Я честно собиралась дождаться возвращения Шарха, но сама не заметила, как меня сморил сон. Видимо, перенапряглась гораздо сильнее, чем казалось. Организму требовалось восстановиться, в результате проспала до самого утра, но зато почувствовала себя отдохнувшей, словно заново родившейся. Я приподнялась на локте, огляделась. Шарх лежал на противоположном конце кровати, повернувшись ко мне спиной. Мило. Мог бы и не ютиться на самом краю, а ближе придвинуться, места достаточно. Тем более мы оба одеты: я в нижнюю сорочку и панталоны, Шарх — в рубашку и штаны. Раз он вернулся, значит, задуманное удалось. Я тихонько встала, стараясь не помешать. Вчера я даже не умылась вечером, вот и займусь собой.
Когда я вернулась из ванной, Шарх уже бодрствовал:
— Доброе утро, — поздоровалась я.
— Доброе, — откликнулся Шарх. — Надеюсь, действительно доброе. Аля, сегодня я хочу познакомить вас с моей прабабушкой.
— Помню. Как всё прошло?
Шарх пожал плечами:
— По плану. Сад этот никому не сдался, — Шарх запнулся. — Аля, почему вы так нахмурились. Сомневаетесь, что я поступил правильно?
Ещё как. Во время покушения и сразу после было не до моральных терзаний, мозги отключились, остались лишь липкий всепоглощающий ужас и жажда отбиться. Сейчас в спокойной обстановке и под защитой Шарха я полностью успокоилась, и во мне заговорила совесть. Убийство — однозначное зло, так меня учили родители, так считаю я, хотя должна признать, моя уверенность поколебалась…То нос сломать обещала, то вилку в качестве оружия прихватила. Раньше я не была такой агрессивной, но раньше я была у себя дома и знала, что меня защитят, знала, что моё «нет» воспринимается именно как стоп-слово, а не пустой звук. И уж если анализировать, на угрозы местные как раз не обижались, персонал объявил мне бойкот, когда пополз слух, что я любовница Шарха, если совсем точно, когда увидели, как я с ним возвращаюсь утром с пляжа. Можно ли было убивать блондина? Когда он рвал на мне платье, я, не колеблясь, ответила бы «да». Теперь не знаю.

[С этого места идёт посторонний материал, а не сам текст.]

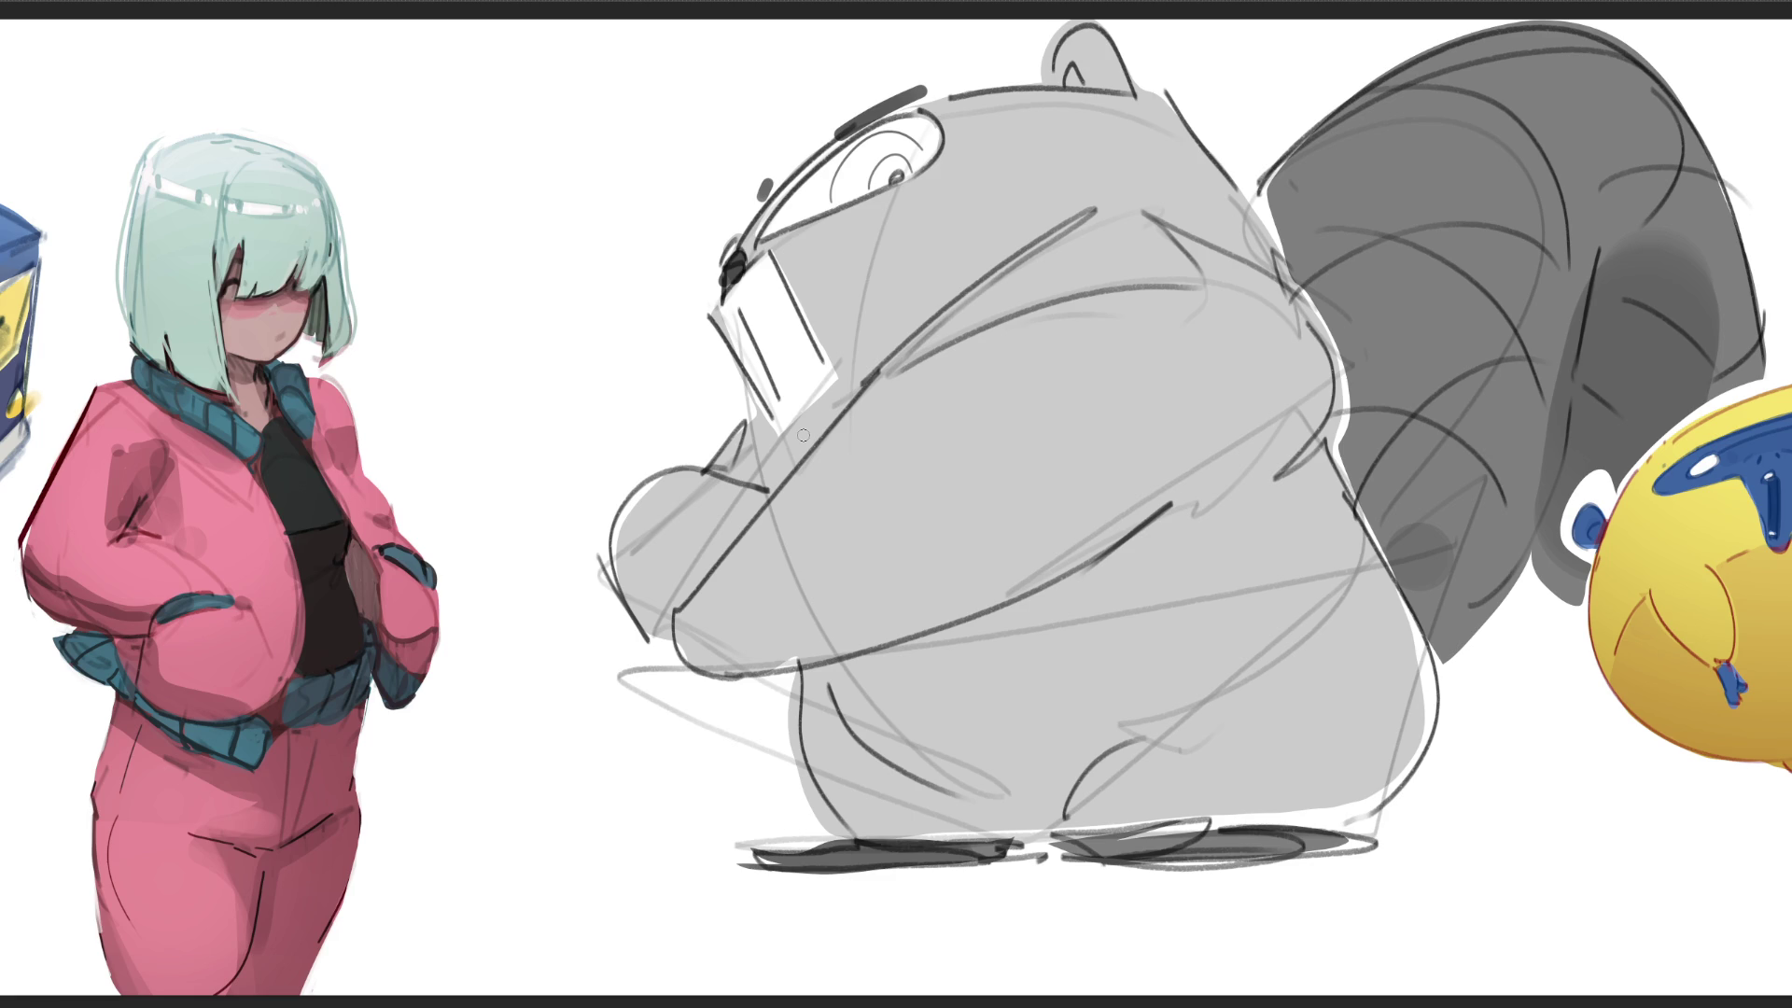
Step: Add a short dark stroke near the eye and fill the inner ear with dark strokes
{"action": "mouse_move", "coordinate": [745, 262]}
{"action": "left_mouse_down"}
{"action": "mouse_move", "coordinate": [794, 261]}
{"action": "mouse_move", "coordinate": [687, 290]}
{"action": "mouse_move", "coordinate": [799, 234]}
{"action": "left_mouse_up"}
{"action": "left_click_drag", "start_coordinate": [1064, 75], "coordinate": [1081, 82]}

Шарх вытащил из-под кровати чемоданчик с походной лабораторией, достал металлический обруч, внутренняя сторона идеально гладкая, а внешняя бугрилась заклёпками, и крутанул в руке:
— Аля, вы знаете, что мозг человека является хранилищем информации?
Я настороженно кивнула.
— Этот артефакт позволяет считать информацию из головы жертвы. Почему жертвы? Читаемые в процессе неизбежно умирают. К сожалению, пока нейтрализовать этот плачевный побочный эффект у меня не получается, зато с помощью артефакта в его нынешнем виде можно вскрывать черепушки трупов, разумеется, пока мозги не начнут активно разлагаться. Я это к чему… Аля, вы побледнели.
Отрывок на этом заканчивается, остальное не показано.